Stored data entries

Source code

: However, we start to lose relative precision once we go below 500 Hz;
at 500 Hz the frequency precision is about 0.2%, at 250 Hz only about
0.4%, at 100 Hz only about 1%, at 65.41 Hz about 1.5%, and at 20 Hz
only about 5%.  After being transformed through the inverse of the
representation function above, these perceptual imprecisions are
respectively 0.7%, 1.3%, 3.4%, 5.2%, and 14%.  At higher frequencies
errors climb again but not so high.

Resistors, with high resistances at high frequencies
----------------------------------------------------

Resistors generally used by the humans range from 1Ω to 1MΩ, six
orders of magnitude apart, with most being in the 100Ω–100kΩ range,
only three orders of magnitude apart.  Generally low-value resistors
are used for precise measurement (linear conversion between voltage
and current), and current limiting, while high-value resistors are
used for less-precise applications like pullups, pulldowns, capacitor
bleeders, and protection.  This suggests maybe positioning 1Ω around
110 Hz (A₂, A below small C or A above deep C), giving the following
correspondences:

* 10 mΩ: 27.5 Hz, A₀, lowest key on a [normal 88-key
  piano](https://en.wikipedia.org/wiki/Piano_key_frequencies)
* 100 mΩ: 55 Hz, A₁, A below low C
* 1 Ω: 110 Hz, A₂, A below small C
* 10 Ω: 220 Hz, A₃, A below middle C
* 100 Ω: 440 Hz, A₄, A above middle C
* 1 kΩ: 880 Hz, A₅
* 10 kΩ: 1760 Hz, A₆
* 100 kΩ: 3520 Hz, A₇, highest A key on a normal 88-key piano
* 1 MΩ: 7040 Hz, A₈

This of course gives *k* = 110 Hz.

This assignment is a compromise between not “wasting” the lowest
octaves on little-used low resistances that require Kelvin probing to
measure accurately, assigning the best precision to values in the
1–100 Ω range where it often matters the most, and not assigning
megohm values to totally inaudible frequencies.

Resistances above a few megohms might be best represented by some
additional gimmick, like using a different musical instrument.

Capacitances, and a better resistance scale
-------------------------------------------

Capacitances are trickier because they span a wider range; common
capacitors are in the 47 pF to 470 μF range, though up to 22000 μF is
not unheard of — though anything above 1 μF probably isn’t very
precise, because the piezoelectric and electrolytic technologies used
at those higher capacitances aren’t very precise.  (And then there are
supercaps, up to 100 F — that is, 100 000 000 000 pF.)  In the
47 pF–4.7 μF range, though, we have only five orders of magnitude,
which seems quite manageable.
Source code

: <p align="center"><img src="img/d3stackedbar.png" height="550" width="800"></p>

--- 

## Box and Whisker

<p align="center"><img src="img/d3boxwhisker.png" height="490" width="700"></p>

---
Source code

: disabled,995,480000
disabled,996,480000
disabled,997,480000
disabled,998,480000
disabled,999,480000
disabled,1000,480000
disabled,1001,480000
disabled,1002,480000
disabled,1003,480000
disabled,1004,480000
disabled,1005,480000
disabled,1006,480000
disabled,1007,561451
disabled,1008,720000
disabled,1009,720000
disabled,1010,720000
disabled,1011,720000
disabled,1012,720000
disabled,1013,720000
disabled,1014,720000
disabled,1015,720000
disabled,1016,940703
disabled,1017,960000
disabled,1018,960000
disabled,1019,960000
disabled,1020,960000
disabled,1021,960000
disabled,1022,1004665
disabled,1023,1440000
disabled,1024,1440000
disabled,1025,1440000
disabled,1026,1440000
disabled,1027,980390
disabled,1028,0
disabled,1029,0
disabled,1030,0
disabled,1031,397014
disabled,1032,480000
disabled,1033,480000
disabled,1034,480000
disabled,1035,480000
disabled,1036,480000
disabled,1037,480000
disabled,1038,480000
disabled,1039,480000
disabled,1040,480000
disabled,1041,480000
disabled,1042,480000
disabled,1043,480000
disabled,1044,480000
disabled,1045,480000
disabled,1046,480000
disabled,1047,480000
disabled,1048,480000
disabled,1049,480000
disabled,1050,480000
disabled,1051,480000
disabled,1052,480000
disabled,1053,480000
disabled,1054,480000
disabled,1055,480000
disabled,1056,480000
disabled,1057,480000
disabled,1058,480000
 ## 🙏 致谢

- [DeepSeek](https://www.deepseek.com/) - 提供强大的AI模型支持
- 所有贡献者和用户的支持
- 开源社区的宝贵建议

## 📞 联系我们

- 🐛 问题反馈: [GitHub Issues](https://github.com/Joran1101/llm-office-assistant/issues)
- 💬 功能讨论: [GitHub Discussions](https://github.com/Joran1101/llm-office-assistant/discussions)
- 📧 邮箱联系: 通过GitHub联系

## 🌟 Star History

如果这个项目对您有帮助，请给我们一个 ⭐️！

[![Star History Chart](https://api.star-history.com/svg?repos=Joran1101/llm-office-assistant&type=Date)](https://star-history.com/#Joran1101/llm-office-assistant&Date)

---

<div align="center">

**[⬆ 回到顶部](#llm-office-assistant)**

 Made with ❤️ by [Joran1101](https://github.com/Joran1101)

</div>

**What this task involves:**
Copy out, word for word, the lines of the rows from the one containing "- [DeepSeek](https://www.deepseek.com/) - 提供强大的AI模型支持" through the final line of the rows, both included.

**Result of this exercise:**
- [DeepSeek](https://www.deepseek.com/) - 提供强大的AI模型支持
- 所有贡献者和用户的支持
- 开源社区的宝贵建议

## 📞 联系我们

- 🐛 问题反馈: [GitHub Issues](https://github.com/Joran1101/llm-office-assistant/issues)
- 💬 功能讨论: [GitHub Discussions](https://github.com/Joran1101/llm-office-assistant/discussions)
- 📧 邮箱联系: 通过GitHub联系

## 🌟 Star History

如果这个项目对您有帮助，请给我们一个 ⭐️！

[![Star History Chart](https://api.star-history.com/svg?repos=Joran1101/llm-office-assistant&type=Date)](https://star-history.com/#Joran1101/llm-office-assistant&Date)

---

<div align="center">

**[⬆ 回到顶部](#llm-office-assistant)**

 Made with ❤️ by [Joran1101](https://github.com/Joran1101)

</div>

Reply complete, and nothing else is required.